A jug backend serves two tasks: it saves intermediate results and it synchronises the running processes when needed.
What Backends Are Available?
There are three backend available: one is based on the filesystem, the other is a redis backend and a simple in-memory backend which does not allow sharing across processes.
Filesystem
By default, jug will save its results in a directory called jugdata
. This is done in a way that works across NFS if you are using a cluster.
Redis
Redis is a non-relational database system. I assume you have already installed it (it is easy to install from source, but it is now a part of Ubuntu, so that is even easier).

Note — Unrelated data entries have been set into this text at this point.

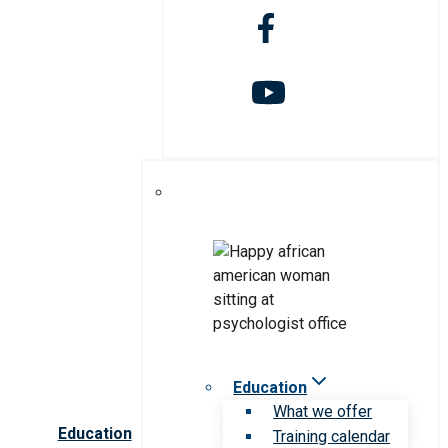
Education
What we offer
Education
Training calendar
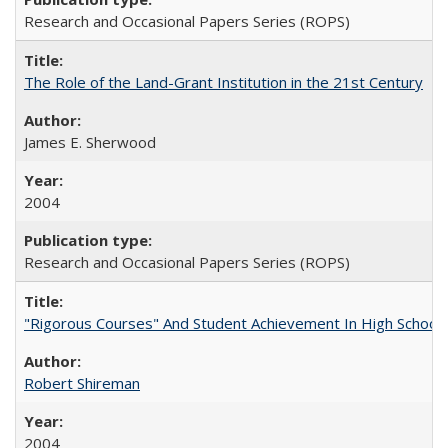
Research and Occasional Papers Series (ROPS)
The Role of the Land-Grant Institution in the 21st Century
James E. Sherwood
2004
Research and Occasional Papers Series (ROPS)
"Rigorous Courses" And Student Achievement In High School
Robert Shireman
2004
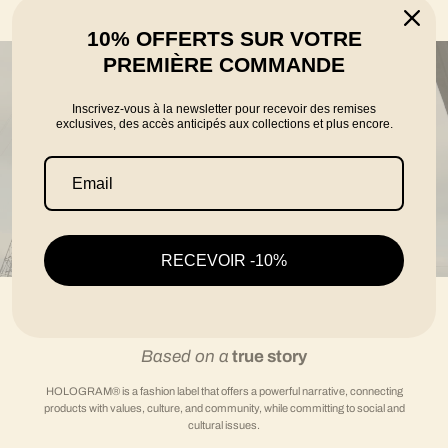
told by the founders Karim, Florian and Thomas
10% OFFERTS SUR VOTRE
PREMIÈRE COMMANDE
Inscrivez-vous à la newsletter pour recevoir des remises
exclusives, des accès anticipés aux collections et plus encore.
RECEVOIR -10%
Based on a
true story
HOLOGRAM® is a fashion label that offers a powerful narrative, connecting
products with values, culture, and community, while committing to social and
cultural issues.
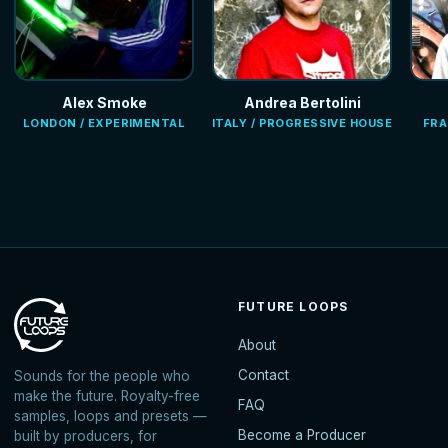
Alex Smoke
Andrea Bertolini
LONDON / EXPERIMENTAL
ITALY / PROGRESSIVE HOUSE
FRA
FUTURE LOOPS
About
Contact
Sounds for the people who
make the future. Royalty-free
FAQ
samples, loops and presets —
Become a Producer
built by producers, for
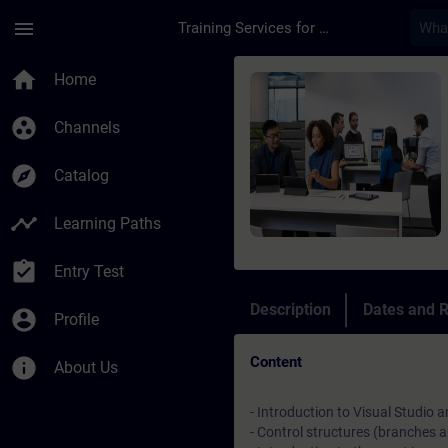
Skip To Main Content
Page Loaded
menu
Training Services for Digital Industries
Course - TIA Portal 
home
Home
group_work
Channels
explore
Catalog
timeline
Learning Paths
assignment_turned_in
Entry Test
Description
Dates and R
account_circle
Profile
Content
info
About Us
- Introduction to Visual Studi
- Control structures (branches 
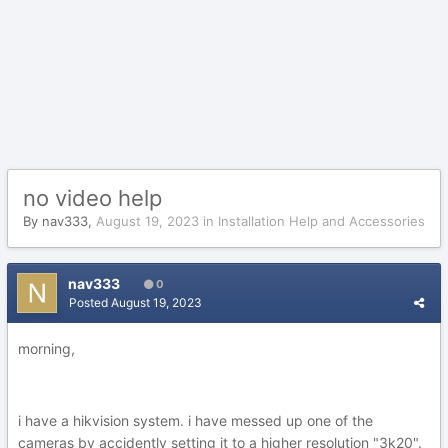
no video help
By
nav333
,
August 19, 2023
in
Installation Help and Accessories
nav333
0
Posted
August 19, 2023
morning,
i have a hikvision system. i have messed up one of the
cameras by accidently setting it to a higher resolution "3k20".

1. Run a redis server (see its docs for how to control it, but simply calling
redis-server
should work). 2. Now start your jug jobs with the--jugdir=redis://127.0.0.1/
.
In Memory Store
If you just want an in-memory store, use --jugdir=dict_store:filename
and the results will be loaded and saved into filename
(use just --jugdir=dict_store
to get a run where results are not saved to file.
This is only appropriate for small projects, but has the lowest maintenance of any system.
Which Backend Should I Use?
If all your nodes share a filesystem and you don’t want to set anything up, just use the default filesystem backend. If your computations are non-trivial (in general, you should avoid breaking up your algorithm so much that each tasks takes less than a second), then this will be fast enough and very robust.
Do note that jug
works well over NFS.
If your nodes do not share a filesystem then you are going to have to use redis. For some cases (if you have many outputs of computations that do not take very long), it is also faster and, if your results are small, takes up significantly less space.
The tradeoffs are speed and space vs. convenience.